Any person who by his negligence substantially contributes to a material alteration of the instrument or to the making of an unauthorized signature is precluded from asserting the alteration or lack of authority against a holder in due course or against a drawee or other pay- or who pays the instrument in good faith and in accordance with the reasonable commercial standards of the drawee’s or payor’s business.

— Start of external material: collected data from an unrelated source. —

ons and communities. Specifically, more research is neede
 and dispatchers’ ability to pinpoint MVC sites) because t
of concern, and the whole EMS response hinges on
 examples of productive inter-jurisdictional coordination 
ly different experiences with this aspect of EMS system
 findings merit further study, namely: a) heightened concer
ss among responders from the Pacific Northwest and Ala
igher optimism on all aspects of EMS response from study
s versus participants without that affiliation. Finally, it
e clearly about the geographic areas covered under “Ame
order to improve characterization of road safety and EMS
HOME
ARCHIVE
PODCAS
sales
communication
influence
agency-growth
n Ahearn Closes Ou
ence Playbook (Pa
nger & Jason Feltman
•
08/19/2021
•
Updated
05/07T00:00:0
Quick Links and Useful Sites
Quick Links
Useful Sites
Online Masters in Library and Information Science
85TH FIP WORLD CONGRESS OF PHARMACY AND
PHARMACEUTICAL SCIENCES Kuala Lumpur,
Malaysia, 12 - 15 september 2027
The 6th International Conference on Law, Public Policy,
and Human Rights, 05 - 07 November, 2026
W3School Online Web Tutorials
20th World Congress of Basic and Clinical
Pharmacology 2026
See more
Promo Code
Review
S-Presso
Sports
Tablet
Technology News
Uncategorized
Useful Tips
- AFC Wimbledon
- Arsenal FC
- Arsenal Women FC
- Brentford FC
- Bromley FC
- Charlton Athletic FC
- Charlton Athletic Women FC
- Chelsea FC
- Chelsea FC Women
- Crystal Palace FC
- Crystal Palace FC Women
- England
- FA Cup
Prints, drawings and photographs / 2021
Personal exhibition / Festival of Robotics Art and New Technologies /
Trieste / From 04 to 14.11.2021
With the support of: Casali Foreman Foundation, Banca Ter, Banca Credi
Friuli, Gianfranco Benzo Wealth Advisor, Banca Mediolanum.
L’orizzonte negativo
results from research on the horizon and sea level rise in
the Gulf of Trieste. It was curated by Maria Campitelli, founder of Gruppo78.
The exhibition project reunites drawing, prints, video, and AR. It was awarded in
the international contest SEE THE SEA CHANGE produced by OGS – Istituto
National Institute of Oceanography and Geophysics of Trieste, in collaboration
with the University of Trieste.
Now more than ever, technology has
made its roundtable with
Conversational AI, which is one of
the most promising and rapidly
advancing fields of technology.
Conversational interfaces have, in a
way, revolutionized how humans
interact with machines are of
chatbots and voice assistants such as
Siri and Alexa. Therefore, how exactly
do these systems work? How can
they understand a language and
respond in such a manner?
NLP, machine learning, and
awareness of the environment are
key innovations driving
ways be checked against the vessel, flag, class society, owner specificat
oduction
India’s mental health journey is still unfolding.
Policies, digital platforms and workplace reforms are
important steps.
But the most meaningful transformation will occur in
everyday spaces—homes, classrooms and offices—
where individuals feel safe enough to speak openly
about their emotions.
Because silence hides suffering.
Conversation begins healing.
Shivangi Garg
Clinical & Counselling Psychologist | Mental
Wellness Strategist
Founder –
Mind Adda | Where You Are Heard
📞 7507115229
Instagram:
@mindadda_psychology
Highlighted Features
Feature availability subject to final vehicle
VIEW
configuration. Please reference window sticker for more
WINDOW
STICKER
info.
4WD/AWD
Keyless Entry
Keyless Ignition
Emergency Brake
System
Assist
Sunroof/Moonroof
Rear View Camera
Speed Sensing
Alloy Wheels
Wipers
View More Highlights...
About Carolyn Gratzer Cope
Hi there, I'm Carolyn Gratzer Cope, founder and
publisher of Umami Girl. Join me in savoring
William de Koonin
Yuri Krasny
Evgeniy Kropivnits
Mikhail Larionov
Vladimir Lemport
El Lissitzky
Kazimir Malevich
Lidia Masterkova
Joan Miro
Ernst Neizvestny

MCLA § 440.3406. By its own terms, section 3-406 is unavailable as a defense unless the party asserting it has paid the instrument in good faith and in accordance with reasonable commercial standards. Since the court has held that there is a genuine issue of fact as to whether Pontiac State acted in accordance with reasonable commercial standards in accepting the check for deposit, the court cannot determine whether section 3-406 is available as a defense.

Conclusion

For the reasons set forth herein, the motion for summary judgment of Pontiac State Bank will be granted in part and denied in part; the motion shall be granted as to Mateo’s warranty claim, but denied as to Mateo’s conversion claim. Mateo’s motion for summary judgment shall be denied. An appropriate order shall be submitted. 
      
      . According to Professors White and Summers, "[T]he courts have taken up section 3-419(3), and what they have done to it shouldn’t happen to a dog.” J. White & R. Summers, Uniform Commercial Code § 15-4, at 591 (2d ed. 1980).
     
      
      . Section 4-201(1) provides in pertinent part:
      Unless a contrary intent clearly appears and prior to the time that a settlement given by a collecting bank for an item is or becomes final ... the bank is an agent or sub-agent of the owner of the item and any settlement given for that item is provisional____
     
      
       It is possible that the burdensome circuitous litigation deplored by many commentators may be mitigated today. The "circuity argument" has been criticized as being exaggerated and inconsequential in the modern era of long-arm jurisdiction, negotiated settlements, and liberal rules of interpleader____ In addition, foreclosing a direct suit against a depository bank and, instead, forcing the payee to sue his drawer or the drawee bank preserves in some instances the timely presentation of appropriate defenses that would have been unavailable to a depository bank, such as that of the drawer’s negligence in causing or detecting the forgery.
     
      
      . Mateo makes much of the fact that manager of the Walled Lake branch testified that a teller can accept a check for deposit which is drawn on another bank without even checking to see if it is endorsed. (Christine Downing dep. at 6-7, 10-11). The court finds this testimony to be largely irrelevant to the issue of whether Pontiac State acted reasonably in accepting the Travelers check for deposit; the Travelers check was endorsed, so the narrower issue is whether Pontiac State acted reasonably in failing to inquire into Cox's authority as to this particular check.
     
      
      . There is some authority that the contributory negligence defense of section 3-406 can never be asserted in a conversion action. See R. Anderson, Uniform Commercial Code § 3-406:15 (3d ed. 1984) (citing DoAll Dallas Co. v. Trinity Nat'l Bank, 498 S.W.2d 396 (Tex.App.1973)). Since the parties have not addressed this issue, the court will not decide it at this time.